= LISTE DES TÂCHES =
**a)** Réécrivez sous forme de liste le paragraphe de l'extrait choisi ci-dessous qui commence par « Cette période de pause se fait sentir », en gardant ses faits principaux.
**b)** D'après l'extrait choisi ci-dessous, les affirmations suivantes sont-elles vraies ? Répondez par oui ou non et citez les mots décisifs du texte.
(i) Le Nouvel An tombe le 12 février.
(ii) Le ralentissement des affaires commence après le jour du Nouvel An.
(iii) Mark Williams travaille pour un cabinet américain.
**c)** Dans l'extrait choisi ci-dessous, comment s'appelle la semaine de vacances officielles du Nouvel An ?

= EXTRAIT CHOISI =
Les restrictions imposées pour éviter la propagation du Covid-19 lors des vacances du Nouvel an devrait pousser les centaines de millions de chinois à continuer de travailler.

Empêchés de regagner leurs provinces à l’occasion du Nouvel An (12 février), ils devraient travailler dopant l’activité économique de la Chine. Généralement, lors de cette semaine de vacances officielles, appelée Golden Week, l’ensemble du pays quasiment à l’arrêt. D’ailleurs, le ralentissement des affaires commence deux à trois semaines avant le jour du Nouvel an.

Cette période de pause se fait sentir plus ou moins les sept semaines suivantes. De fait, le premier trimestre de l’année en Chine est une saison creuse, particulièrement dans l’industrie et la construction. De plus, à cette période de l’année, certains salariés en profitent alors pour changer d’emploi ce qui tend à désorganiser le rythme des affaires.

En 2021, la situation devrait être totalement différente. des centaines de millions de chinois sont contraints de rester près de leur employeur, et devraient continuer de travailler.

« Cette année les arrêts d’activité d’avant et d’après le Nouvel An devraient être bien plus réduits. De nombreuses entreprises ont déclaré qu’elles voulaient en profiter pour produire puisque leurs carnets de commandes sont actuellement élevés » a expliqué Mark Williams, l’économiste en chef pour l’Asie du cabinet britannique Capital Economics.

= DONNÉES =
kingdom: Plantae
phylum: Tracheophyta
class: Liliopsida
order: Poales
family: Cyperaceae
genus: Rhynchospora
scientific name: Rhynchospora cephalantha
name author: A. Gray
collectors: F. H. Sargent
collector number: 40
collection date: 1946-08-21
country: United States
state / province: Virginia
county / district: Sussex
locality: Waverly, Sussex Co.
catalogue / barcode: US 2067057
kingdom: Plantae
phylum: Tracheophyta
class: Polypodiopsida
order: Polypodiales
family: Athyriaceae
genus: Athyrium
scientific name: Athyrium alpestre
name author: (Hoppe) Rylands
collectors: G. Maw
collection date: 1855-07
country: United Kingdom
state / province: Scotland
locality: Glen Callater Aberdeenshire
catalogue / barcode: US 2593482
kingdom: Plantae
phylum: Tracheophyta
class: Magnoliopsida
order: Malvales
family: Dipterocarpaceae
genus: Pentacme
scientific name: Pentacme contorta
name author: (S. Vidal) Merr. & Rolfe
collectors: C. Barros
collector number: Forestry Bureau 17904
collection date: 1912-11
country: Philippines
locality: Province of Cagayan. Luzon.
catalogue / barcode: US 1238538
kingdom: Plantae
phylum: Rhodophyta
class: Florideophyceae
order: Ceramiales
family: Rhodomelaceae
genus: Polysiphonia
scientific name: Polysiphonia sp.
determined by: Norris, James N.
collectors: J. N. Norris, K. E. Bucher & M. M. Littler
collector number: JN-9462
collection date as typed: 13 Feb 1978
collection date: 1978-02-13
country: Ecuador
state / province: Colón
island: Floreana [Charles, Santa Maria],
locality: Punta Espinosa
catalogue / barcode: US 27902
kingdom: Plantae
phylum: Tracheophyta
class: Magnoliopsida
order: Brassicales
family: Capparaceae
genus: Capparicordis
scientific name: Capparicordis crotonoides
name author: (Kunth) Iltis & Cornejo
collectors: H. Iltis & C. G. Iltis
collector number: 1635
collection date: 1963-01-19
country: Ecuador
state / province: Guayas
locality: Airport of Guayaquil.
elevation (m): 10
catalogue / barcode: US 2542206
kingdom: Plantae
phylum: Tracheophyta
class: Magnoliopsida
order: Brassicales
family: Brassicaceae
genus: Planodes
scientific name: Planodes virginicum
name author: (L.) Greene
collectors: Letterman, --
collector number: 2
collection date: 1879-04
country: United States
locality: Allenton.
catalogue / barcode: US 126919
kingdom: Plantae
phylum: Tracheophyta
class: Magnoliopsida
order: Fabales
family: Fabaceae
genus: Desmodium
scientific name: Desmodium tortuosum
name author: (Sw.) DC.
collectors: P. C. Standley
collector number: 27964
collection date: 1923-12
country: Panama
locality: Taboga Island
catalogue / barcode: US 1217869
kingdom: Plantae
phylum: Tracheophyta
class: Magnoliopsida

= RÉSULTATS ATTENDUS =
**a)**
- La pause se fait sentir plus ou moins pendant les sept semaines suivantes.
- Le premier trimestre est une saison creuse en Chine, surtout dans l'industrie et la construction.
- Certains salariés en profitent pour changer d'emploi, ce qui désorganise le rythme des affaires.

**b)**
(i) Oui : « à l’occasion du Nouvel An (12 février) ».
(ii) Non : « le ralentissement des affaires commence deux à trois semaines avant le jour du Nouvel an ».
(iii) Non : « l’économiste en chef pour l’Asie du cabinet britannique Capital Economics ».

**c)** Golden Week.